Bouwgeschiedenis: Eind jaren zestig was hier het Rottetracé gepland, een snelweg naar het centrum. Deze rigoureuze ingreep ging na jarenlang verzet van de bevolking niet door en er werd gekozen voor sociale woningbouw.
Stedenbouwkundige context: Het project heeft gesloten bouwblokken en sluit daarmee aan op de bouwwijze in het Oude Noorden. De Rottestraat, het verlengde van de Noordsingel naar de Rotte, deelt een mega-bouwblok met grote binnenhoven in tweeën. De blokken zijn tot zes bouwlagen hoog. De oostkant volgt de Rotte; een reeks aanbouwen vormen hier kleine groene hoven waardoor meer woningen uitzicht hebben en een schaalverkleining ontstaat. De binnenhoven hebben het karakter van een buurtpark, met ruimte voor verpozing, spelen en tuinieren. De woningen op de begane grond en op de eerste etage hebben een tuin; de laatste via een buitentrap. Door de binnenhoven lopen wandelroutes. Tegenwoordig is het binnenterrein alleen overdag bereikbaar en wordt het na zonsondergang afgesloten voor buitenstaanders.
Ontsluiting: Grotendeels driekamerportiekwoningen, bereikbaar vanaf de straatzijde. Aan de noordzijde, met lift, daarboven galerijwoningen, maisonnettes en eenkamerwoningen (zogenaamde HAT-eenheden).
Voorzieningen: Bergingen en een ruimte voor de bewonersorganisatie op de begane grond .

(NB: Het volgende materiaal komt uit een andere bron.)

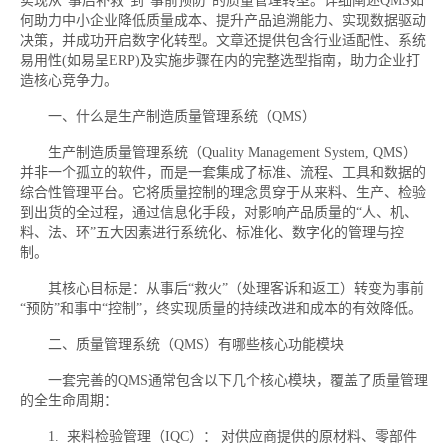
实现从"事后补救"到"事前预防"的质量管理转型。详细阐述QMS如
何助力中小企业降低质量成本、提升产品追溯能力、实现数据驱动
决策，并成功开启数字化转型。文章还提供包含行业适配性、系统
易用性(如易呈ERP)及实施步骤在内的完整选型指南，助力企业打
造核心竞争力。
一、什么是生产制造质量管理系统（QMS）
生产制造质量管理系统（Quality Management System, QMS）
并非一个孤立的软件，而是一套集成了标准、流程、工具和数据的
综合性管理平台。它将质量控制的理念贯穿于从来料、生产、检验
到出货的全过程，通过信息化手段，对影响产品质量的“人、机、
料、法、环”五大因素进行系统化、标准化、数字化的管理与控
制。
其核心目标是：从事后“救火”（处理客诉和返工）转变为事前
“预防”和事中“控制”，终实现质量的持续改进和成本的有效降低。
二、质量管理系统（QMS）有哪些核心功能模块
一套完善的QMS通常包含以下几个核心模块，覆盖了质量管理
的全生命周期：
1. 来料检验管理（IQC）： 对供应商提供的原材料、零部件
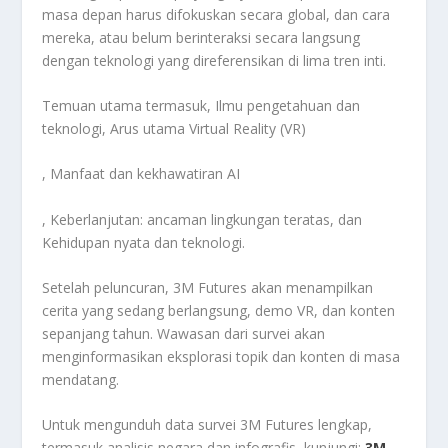
masa depan harus difokuskan secara global, dan cara
mereka, atau belum berinteraksi secara langsung
dengan teknologi yang direferensikan di lima tren inti.
Temuan utama termasuk, Ilmu pengetahuan dan
teknologi, Arus utama Virtual Reality (VR)
, Manfaat dan kekhawatiran AI
, Keberlanjutan: ancaman lingkungan teratas, dan
Kehidupan nyata dan teknologi.
Setelah peluncuran, 3M Futures akan menampilkan
cerita yang sedang berlangsung, demo VR, dan konten
sepanjang tahun. Wawasan dari survei akan
menginformasikan eksplorasi topik dan konten di masa
mendatang.
Untuk mengunduh data survei 3M Futures lengkap,
termasuk analisis negara dan infografis, kunjungi:
3M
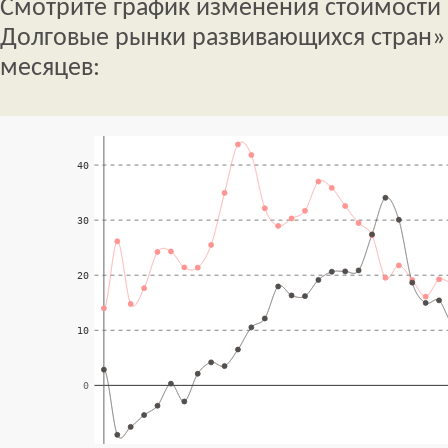
Смотрите график изменения стоимости
Долговые рынки развивающихся стран» 
месяцев:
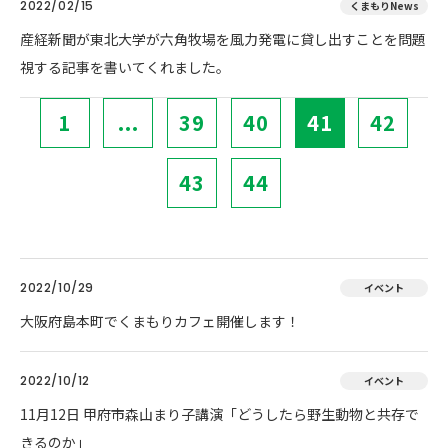
2022/02/15
くまもりNews
産経新聞が東北大学が六角牧場を風力発電に貸し出すことを問題
視する記事を書いてくれました。
1
...
39
40
41
42
43
44
2022/10/29
イベント
大阪府島本町でくまもりカフェ開催します！
2022/10/12
イベント
11月12日 甲府市森山まり子講演「どうしたら野生動物と共存で
きるのか」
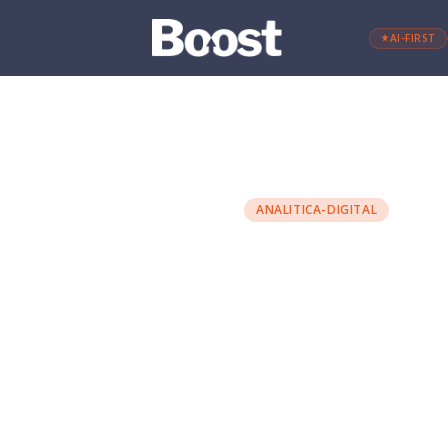
AI-FIRST
←
Retour au blog
ANALITICA-DIGITAL
Collecte
mentent
Antton Alonso
·
24 mars 2025
·
6 
DATOS
ANALÍTICA DIGITAL
TR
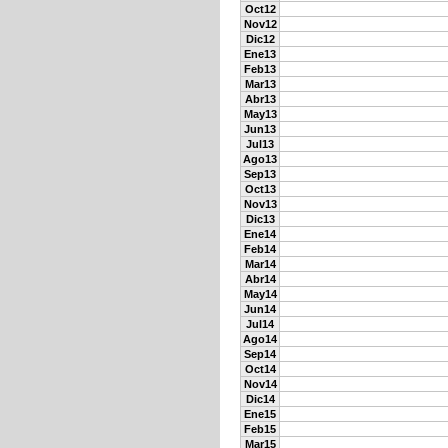
Oct12
Nov12
Dic12
Ene13
Feb13
Mar13
Abr13
May13
Jun13
Jul13
Ago13
Sep13
Oct13
Nov13
Dic13
Ene14
Feb14
Mar14
Abr14
May14
Jun14
Jul14
Ago14
Sep14
Oct14
Nov14
Dic14
Ene15
Feb15
Mar15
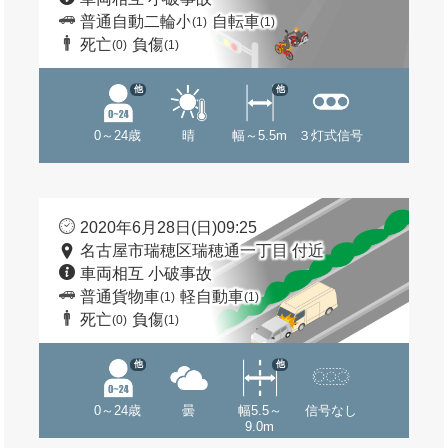
普通自動二輪小
自転車
(1)
(1)
死亡
負傷
(0)
(1)
他
他
0～24歳
晴
幅～5.5m
３灯式信号
2020年6月28日(日)09:25
名古屋市瑞穂区瑞穂通一丁目 付近
車両相互 小破事故
普通貨物車
軽自動車
(1)
(1)
死亡
負傷
(0)
(1)
他
他
0～24歳
曇
幅5.5～
信号なし
9.0m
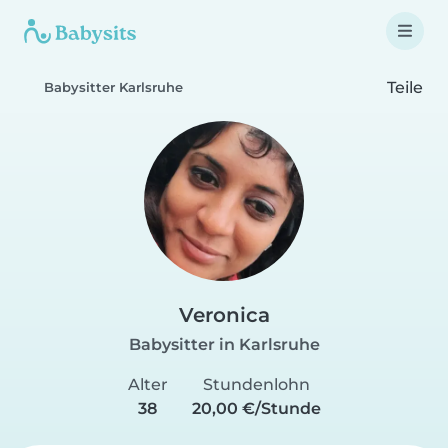
Teile
Babysitter Karlsruhe
Veronica
Babysitter in Karlsruhe
Alter
Stundenlohn
38
20,00 €/Stunde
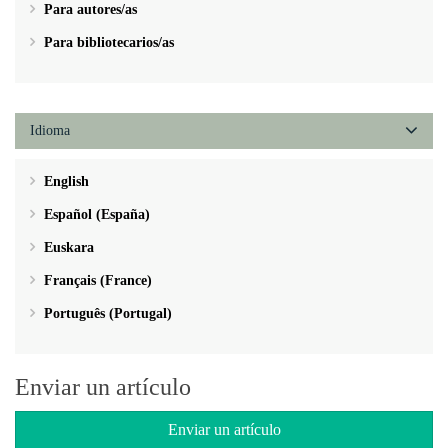
Para autores/as
Para bibliotecarios/as
Idioma
English
Español (España)
Euskara
Français (France)
Português (Portugal)
Enviar un artículo
Enviar un artículo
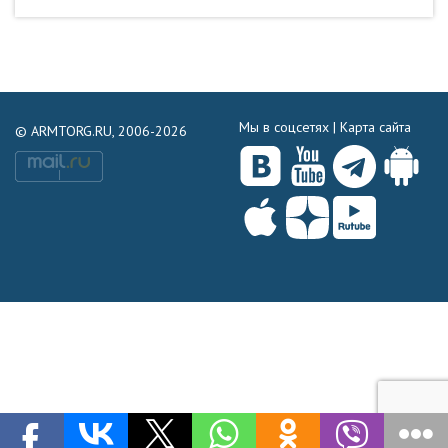
Мы в соцсетях |
Карта сайта
© ARMTORG.RU, 2006-2026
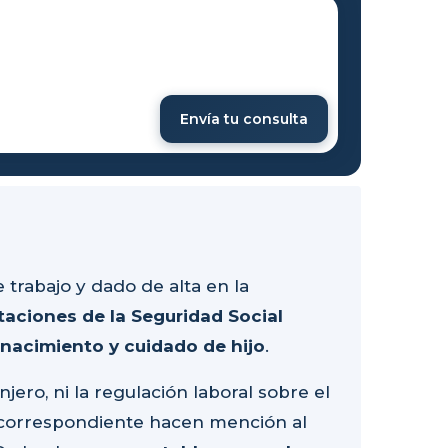
Envía tu consulta
 trabajo y dado de alta en la
taciones de la Seguridad Social
r nacimiento y cuidado de hijo
.
jero, ni la regulación laboral sobre el
n correspondiente hacen mención al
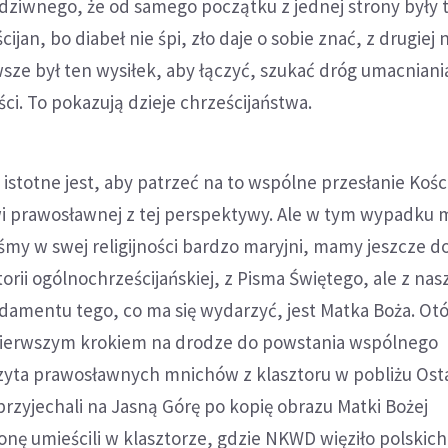
 dziwnego, że od samego początku z jednej strony były te
ścijan, bo diabeł nie śpi, zło daje o sobie znać, z drugiej
wsze był ten wysiłek, aby łączyć, szukać dróg umacniani
ci. To pokazują dzieje chrześcijaństwa.
 istotne jest, aby patrzeć na to wspólne przesłanie Kośc
wi prawosławnej z tej perspektywy. Ale w tym wypadku 
eśmy w swej religijności bardzo maryjni, mamy jeszcze 
torii ogólnochrześcijańskiej, z Pisma Świętego, ale z na
damentu tego, co ma się wydarzyć, jest Matka Boża. Ot
pierwszym krokiem na drodze do powstania wspólnego
yta prawosławnych mnichów z klasztoru w pobliżu Os
przyjechali na Jasną Górę po kopię obrazu Matki Bożej
onę umieścili w klasztorze, gdzie NKWD więziło polskich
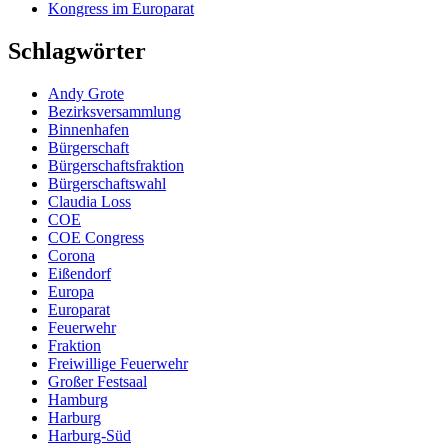
Kongress im Europarat
Schlagwörter
Andy Grote
Bezirksversammlung
Binnenhafen
Bürgerschaft
Bürgerschaftsfraktion
Bürgerschaftswahl
Claudia Loss
COE
COE Congress
Corona
Eißendorf
Europa
Europarat
Feuerwehr
Fraktion
Freiwillige Feuerwehr
Großer Festsaal
Hamburg
Harburg
Harburg-Süd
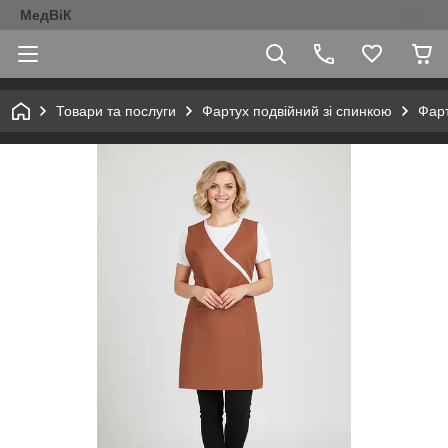
МедВіК
Товари та послуги
Фартух подвійний зі спинкою
Фарт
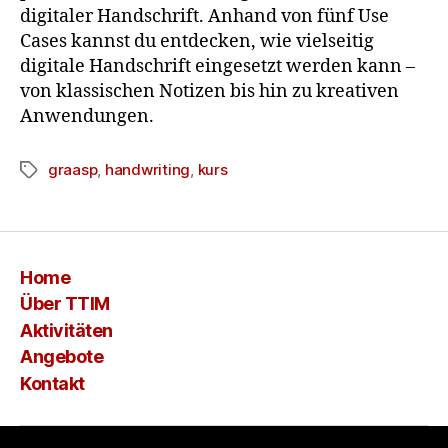
digitaler Handschrift. Anhand von fünf Use
Cases kannst du entdecken, wie vielseitig
digitale Handschrift eingesetzt werden kann –
von klassischen Notizen bis hin zu kreativen
Anwendungen.
graasp
,
handwriting
,
kurs
Home
Über TTIM
Aktivitäten
Angebote
Kontakt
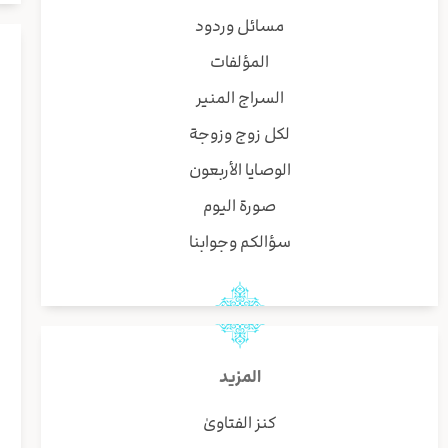
مسائل وردود
المؤلفات
السراج المنير
لكل زوج وزوجة
الوصايا الأربعون
صورة اليوم
سؤالكم وجوابنا
المزيد
كنز الفتاوىٰ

Aantal kamers: De blokmaat is diep; het trappenhuis ligt in het midden, met ervoor en erachter slaapkamers en een zogenaamde wisselbeuk om de woninggrootte te kunnen variëren. De brede beuk omvat de woonkamer aan de straatzijde en de eetkeuken, de slaapkamers en het balkon aan het binnenterrein; het sanitair ligt in het midden. De woningen langs de Rotte hebben een portiek met een dubbele wisselbeuk met per etage twee vierkamerwoningen en in de uitbouw twee extra tweekamerwoningen. De eengezinswoningen hebben vijf kamers.
Woonoppervlakte: 46 m2 tot 93 m2.
Constructie: Het gebouw is opgebouwd uit een betonskelet dat is gerealiseerd met tunnelbekisting en ingedeeld met gipswanden. De buitengevels zijn uitgevoerd in baksteen, terwijl de balkon- en galerijhekken met blankhouten spijlen een duidelijk onderdeel van het gevelbeeld vormen. De kozijnen, ramen en deuren zijn vervaardigd van hout en geschilderd. AvW
___
Referenties:
Stadsvernieuwing / soc. woningbouw 1974 –1984 W. van Es e.a.